Si elle est, elle est anéantissement et alors on ne peut rien en dire, puisque du néant on ne peut rien dire (car on serait obligé de dire « Le néant, c’est… » et donc on lui confèrerait une existence et ce serait contradictoire.
Si elle n’est pas - entendons : malgré les apparences, elle n’est pas anéantissement - alors il faut admettre qu’elle n’est qu’un sas, un passage entre deux états. C’est ce que les religions supposent toutes de façon plus ou moins évidente, qu’on pense aux livres des morts (égyptiens, tibétains), qui sont des guides qui conduisent le « mort » de son état antérieur vers un état postérieur.
Quant à dire qu’elle est la perte des amis etc., cela renvoie à la deuxième supposition puisqu’il faut être pour perdre quelque chose. Peut être faudrait il dire, la mort c’est la perte de l’ami mort ? Peut- être était-ce là le sens de votre remarque ?
il existe tout de même de nombreux signes avant-coureurs, dès l'enfance et jusqu'à la vieillesse, non seulement la mort des proches mais aussi toutes les blessures et maladies, aussi bénignes soient-elles, que nous subissons dans notre chair.

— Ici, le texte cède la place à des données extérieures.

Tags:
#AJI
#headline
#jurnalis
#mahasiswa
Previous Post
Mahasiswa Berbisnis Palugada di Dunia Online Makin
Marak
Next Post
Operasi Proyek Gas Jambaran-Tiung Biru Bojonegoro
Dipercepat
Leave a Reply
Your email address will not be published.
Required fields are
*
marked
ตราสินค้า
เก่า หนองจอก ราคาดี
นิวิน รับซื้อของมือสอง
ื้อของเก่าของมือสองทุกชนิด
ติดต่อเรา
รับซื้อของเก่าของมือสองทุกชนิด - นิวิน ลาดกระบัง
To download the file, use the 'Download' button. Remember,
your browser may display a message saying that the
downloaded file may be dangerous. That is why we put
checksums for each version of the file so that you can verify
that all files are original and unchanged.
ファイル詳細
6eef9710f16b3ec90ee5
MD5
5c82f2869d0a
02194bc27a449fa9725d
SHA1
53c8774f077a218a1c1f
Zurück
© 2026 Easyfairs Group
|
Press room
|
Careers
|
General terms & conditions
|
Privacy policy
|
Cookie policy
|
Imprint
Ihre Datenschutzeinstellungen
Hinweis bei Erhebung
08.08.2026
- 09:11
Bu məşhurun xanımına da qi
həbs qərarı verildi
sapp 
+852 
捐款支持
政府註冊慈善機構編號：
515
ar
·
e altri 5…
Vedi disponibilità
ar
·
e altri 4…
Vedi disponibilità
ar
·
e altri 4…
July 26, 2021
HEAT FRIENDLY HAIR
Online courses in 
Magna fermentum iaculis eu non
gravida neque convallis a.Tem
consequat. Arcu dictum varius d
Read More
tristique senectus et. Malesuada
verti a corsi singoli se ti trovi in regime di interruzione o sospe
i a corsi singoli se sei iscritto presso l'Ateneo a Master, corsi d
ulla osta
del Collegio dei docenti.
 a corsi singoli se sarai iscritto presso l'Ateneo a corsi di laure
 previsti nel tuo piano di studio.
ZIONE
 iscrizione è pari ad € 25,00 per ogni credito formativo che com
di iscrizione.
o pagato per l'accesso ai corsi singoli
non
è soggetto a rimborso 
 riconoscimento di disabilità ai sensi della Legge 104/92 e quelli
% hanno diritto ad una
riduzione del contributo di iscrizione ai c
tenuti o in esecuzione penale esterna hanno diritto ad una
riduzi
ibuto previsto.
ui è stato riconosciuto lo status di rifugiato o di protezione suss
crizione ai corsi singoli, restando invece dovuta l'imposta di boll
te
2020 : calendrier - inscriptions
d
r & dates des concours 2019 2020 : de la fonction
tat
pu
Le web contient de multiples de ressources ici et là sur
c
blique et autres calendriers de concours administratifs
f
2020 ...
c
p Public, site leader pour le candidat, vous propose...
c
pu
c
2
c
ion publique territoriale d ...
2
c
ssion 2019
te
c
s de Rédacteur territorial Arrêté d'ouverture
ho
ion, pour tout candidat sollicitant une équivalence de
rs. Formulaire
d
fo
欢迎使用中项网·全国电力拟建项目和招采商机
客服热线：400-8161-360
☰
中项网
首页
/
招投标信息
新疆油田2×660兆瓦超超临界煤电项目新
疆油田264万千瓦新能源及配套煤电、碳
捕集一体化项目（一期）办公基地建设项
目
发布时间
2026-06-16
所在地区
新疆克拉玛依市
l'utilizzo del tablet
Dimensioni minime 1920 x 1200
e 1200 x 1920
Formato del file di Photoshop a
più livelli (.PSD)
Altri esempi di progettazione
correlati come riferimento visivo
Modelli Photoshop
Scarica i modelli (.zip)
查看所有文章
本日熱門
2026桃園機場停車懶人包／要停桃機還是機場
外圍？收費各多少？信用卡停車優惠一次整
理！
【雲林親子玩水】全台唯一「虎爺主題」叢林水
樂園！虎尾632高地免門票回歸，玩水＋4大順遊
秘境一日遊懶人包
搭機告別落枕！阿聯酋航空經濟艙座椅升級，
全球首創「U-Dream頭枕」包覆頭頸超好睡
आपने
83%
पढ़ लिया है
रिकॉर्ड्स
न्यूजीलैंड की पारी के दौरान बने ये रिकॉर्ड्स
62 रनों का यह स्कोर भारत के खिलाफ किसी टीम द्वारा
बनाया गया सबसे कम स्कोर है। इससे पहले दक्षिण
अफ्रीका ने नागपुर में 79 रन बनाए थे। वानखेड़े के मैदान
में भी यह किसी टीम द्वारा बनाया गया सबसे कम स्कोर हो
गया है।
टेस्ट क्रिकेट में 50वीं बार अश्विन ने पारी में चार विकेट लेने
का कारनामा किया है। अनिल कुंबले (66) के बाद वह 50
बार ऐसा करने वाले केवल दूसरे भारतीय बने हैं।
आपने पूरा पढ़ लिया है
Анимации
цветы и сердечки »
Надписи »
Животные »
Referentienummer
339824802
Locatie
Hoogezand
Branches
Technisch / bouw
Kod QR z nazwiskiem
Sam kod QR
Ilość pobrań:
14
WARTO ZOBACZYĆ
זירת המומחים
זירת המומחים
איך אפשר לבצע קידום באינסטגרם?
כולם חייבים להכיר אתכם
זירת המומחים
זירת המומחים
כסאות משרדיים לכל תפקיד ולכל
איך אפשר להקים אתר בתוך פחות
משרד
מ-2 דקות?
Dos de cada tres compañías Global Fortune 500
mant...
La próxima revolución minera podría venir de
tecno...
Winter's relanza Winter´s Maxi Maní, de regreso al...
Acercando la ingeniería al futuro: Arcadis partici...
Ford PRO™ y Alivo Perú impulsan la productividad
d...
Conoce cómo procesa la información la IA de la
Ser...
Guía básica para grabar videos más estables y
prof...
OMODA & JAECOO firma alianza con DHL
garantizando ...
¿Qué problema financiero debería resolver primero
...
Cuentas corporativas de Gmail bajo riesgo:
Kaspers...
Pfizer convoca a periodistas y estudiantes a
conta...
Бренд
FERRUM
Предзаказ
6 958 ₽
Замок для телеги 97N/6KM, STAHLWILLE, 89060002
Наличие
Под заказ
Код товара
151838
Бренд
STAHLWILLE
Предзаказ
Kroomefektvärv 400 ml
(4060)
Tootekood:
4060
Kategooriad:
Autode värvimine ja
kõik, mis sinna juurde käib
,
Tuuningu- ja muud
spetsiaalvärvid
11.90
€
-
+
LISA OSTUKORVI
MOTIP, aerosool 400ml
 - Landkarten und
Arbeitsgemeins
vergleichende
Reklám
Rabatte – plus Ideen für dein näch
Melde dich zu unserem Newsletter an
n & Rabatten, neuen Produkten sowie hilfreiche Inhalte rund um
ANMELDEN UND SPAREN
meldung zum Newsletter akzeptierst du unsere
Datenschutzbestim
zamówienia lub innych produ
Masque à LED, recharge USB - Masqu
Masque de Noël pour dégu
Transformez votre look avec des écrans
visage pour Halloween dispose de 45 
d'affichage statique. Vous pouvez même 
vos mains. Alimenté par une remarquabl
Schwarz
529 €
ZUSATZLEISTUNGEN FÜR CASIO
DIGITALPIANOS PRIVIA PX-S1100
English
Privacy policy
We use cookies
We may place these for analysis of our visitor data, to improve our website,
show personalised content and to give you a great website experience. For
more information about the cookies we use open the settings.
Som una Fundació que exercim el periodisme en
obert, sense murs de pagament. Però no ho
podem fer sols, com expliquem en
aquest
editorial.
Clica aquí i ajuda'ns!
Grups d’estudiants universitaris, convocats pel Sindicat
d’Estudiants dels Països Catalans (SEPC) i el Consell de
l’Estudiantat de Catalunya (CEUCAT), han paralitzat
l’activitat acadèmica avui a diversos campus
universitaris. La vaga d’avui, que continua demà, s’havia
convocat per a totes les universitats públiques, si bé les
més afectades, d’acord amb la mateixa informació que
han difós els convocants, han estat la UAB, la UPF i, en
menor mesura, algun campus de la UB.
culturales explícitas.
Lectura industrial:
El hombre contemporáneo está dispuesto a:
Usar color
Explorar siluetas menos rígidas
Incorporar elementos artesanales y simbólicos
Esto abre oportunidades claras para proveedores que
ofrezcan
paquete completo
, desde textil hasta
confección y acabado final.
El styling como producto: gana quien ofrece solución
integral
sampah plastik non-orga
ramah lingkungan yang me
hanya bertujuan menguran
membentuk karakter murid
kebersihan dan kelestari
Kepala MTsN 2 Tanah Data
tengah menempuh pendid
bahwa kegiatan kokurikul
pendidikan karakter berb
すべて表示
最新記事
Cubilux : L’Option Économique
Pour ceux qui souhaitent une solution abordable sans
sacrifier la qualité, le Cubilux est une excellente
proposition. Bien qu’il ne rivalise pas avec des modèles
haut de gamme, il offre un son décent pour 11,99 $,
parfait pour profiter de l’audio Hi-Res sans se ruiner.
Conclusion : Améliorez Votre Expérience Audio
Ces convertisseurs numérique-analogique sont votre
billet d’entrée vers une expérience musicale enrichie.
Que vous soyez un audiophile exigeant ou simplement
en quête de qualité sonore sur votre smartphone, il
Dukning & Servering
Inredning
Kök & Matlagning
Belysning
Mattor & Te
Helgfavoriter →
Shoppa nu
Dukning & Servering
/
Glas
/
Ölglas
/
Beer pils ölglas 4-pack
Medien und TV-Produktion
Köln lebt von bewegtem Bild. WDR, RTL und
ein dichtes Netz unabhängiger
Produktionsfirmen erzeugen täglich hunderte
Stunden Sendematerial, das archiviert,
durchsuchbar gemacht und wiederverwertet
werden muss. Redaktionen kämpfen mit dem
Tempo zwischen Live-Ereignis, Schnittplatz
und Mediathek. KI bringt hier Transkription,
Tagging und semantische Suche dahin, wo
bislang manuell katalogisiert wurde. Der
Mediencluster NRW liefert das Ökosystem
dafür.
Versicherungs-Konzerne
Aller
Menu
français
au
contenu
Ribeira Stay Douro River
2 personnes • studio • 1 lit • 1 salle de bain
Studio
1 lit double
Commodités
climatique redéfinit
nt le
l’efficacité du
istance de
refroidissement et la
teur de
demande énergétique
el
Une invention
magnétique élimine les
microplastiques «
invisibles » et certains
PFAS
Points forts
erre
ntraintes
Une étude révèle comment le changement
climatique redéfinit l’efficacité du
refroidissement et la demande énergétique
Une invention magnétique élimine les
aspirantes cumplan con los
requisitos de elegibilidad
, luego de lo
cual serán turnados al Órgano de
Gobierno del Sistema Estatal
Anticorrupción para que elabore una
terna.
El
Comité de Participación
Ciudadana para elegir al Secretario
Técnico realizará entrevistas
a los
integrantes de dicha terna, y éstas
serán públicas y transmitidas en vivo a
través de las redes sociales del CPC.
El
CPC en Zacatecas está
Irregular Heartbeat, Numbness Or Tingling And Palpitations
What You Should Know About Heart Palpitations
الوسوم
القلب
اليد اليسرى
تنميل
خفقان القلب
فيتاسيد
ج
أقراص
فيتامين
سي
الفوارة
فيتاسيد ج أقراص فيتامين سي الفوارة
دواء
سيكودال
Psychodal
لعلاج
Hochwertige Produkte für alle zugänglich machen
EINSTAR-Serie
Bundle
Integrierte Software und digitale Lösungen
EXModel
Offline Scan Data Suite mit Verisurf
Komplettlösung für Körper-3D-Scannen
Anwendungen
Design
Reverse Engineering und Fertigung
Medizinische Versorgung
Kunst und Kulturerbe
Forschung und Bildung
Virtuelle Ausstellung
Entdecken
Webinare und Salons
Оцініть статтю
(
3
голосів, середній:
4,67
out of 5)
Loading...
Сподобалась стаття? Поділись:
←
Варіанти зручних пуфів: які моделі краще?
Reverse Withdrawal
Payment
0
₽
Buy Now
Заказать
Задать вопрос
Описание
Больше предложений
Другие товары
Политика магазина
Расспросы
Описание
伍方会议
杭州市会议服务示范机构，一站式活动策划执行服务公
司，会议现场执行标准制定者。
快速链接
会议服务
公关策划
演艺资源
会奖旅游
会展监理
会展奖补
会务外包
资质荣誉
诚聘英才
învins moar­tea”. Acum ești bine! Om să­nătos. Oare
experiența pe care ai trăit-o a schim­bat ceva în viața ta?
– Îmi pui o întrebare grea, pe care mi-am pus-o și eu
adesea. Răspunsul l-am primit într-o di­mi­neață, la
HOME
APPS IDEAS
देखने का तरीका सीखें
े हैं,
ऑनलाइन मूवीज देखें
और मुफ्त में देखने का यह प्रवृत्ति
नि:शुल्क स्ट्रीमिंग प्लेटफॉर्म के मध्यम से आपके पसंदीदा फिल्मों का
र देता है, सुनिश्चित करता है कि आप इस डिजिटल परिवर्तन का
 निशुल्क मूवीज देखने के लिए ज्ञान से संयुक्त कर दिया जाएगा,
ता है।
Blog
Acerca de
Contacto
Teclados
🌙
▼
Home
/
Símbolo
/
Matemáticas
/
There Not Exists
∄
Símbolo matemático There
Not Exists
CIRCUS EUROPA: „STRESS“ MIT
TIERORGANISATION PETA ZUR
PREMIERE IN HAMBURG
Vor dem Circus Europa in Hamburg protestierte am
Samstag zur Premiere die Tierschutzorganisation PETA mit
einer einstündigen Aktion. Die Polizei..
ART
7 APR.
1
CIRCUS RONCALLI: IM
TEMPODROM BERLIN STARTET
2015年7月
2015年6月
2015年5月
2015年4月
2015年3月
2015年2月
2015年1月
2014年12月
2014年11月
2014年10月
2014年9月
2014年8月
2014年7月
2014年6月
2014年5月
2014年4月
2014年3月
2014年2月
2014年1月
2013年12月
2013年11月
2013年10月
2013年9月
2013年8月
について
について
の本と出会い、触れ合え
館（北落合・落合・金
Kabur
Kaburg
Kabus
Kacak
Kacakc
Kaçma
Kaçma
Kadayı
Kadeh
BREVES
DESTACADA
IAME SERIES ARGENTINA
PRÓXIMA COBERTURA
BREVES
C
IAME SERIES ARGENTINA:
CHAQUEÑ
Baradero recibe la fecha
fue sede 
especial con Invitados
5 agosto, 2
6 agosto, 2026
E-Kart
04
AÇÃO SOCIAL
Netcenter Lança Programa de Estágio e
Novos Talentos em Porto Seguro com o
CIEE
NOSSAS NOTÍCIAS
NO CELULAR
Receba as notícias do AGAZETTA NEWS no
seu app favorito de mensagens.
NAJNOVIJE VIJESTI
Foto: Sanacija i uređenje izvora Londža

Sans doute avez-vous raison. En fait c’est une rectification à mon point de vue qui en conserve néanmoins un aspect qui me semble important : Pascal semble faire de la conscience de immortalité une intuition fondamentale, quelque chose qui serait inhérent à notre humanité. En réalité, ce qui se dégagerait de nos propos, c’est que cette conscience serait acquise par expérience, et que celle-ci serait liée à la fragilité actuelle de notre corps, et non à une représentation innée.